▸ What is needed
Reply only with how many lines in these entries hold the string "output".

(Electronic design automation data)
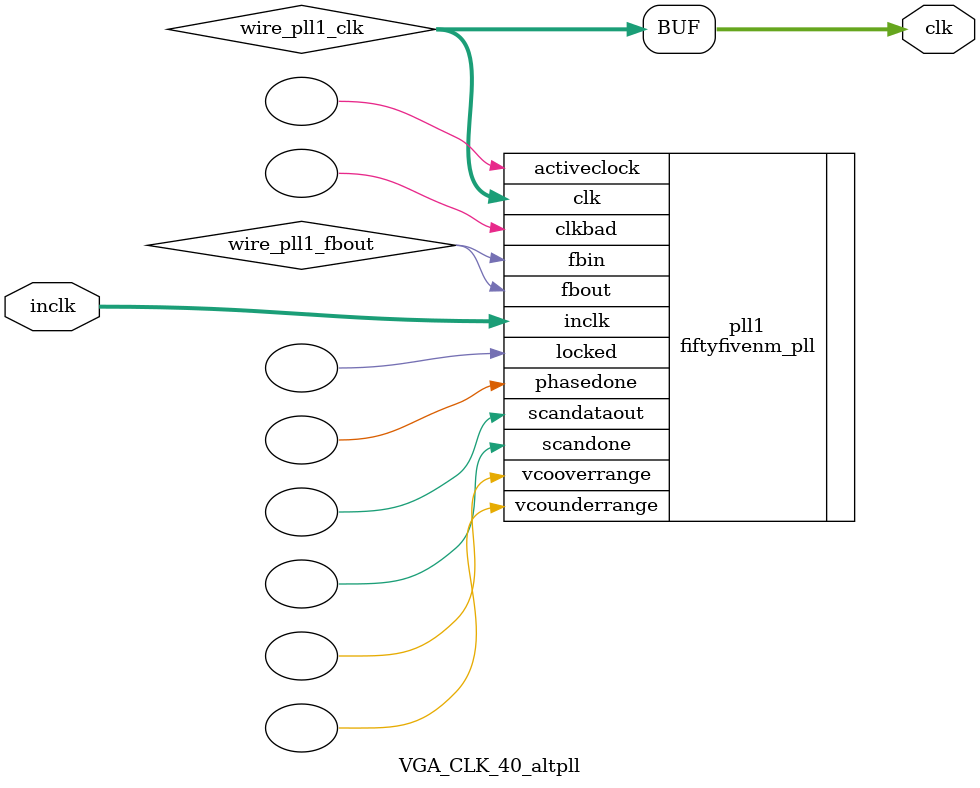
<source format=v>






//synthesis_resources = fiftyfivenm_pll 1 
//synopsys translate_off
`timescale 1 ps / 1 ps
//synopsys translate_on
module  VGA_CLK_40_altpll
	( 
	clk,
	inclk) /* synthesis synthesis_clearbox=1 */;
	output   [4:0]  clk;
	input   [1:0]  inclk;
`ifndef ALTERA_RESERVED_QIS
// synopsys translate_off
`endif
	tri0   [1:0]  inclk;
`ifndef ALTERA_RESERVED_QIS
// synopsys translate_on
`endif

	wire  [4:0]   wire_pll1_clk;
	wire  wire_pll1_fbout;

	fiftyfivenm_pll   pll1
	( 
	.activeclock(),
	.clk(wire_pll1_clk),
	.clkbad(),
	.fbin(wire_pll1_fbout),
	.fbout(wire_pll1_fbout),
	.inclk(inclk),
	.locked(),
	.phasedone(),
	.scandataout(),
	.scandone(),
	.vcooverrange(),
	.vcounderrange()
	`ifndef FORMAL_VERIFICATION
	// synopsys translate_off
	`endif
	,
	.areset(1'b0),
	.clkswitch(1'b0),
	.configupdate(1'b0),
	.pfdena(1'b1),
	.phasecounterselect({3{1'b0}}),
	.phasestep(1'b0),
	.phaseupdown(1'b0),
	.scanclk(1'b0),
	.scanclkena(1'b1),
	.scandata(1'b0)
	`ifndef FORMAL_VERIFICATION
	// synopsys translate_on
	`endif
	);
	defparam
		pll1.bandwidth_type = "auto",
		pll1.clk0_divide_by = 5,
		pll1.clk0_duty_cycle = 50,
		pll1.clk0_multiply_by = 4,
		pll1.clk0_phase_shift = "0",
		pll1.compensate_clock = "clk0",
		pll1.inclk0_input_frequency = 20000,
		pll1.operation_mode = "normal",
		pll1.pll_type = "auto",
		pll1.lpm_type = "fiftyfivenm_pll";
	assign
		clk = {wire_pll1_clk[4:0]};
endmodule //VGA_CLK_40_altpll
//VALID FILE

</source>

==

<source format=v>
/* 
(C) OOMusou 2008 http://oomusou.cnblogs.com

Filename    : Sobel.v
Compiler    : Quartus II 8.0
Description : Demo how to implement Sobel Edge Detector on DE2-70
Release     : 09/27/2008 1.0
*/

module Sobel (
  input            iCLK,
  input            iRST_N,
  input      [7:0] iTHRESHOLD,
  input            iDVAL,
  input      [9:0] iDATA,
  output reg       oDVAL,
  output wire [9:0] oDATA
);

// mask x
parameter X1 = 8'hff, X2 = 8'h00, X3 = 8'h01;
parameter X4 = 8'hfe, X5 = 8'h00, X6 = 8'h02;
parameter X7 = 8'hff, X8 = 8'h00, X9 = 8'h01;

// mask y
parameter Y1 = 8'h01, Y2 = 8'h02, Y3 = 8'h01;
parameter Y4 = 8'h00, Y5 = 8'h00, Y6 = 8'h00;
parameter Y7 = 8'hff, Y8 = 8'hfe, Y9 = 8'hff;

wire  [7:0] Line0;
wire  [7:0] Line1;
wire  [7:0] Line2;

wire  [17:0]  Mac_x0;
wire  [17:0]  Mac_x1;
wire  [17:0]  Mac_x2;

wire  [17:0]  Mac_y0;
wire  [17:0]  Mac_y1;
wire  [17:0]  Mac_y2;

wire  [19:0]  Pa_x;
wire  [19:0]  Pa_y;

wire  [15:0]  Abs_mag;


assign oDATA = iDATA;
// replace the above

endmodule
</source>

▸ Your response
3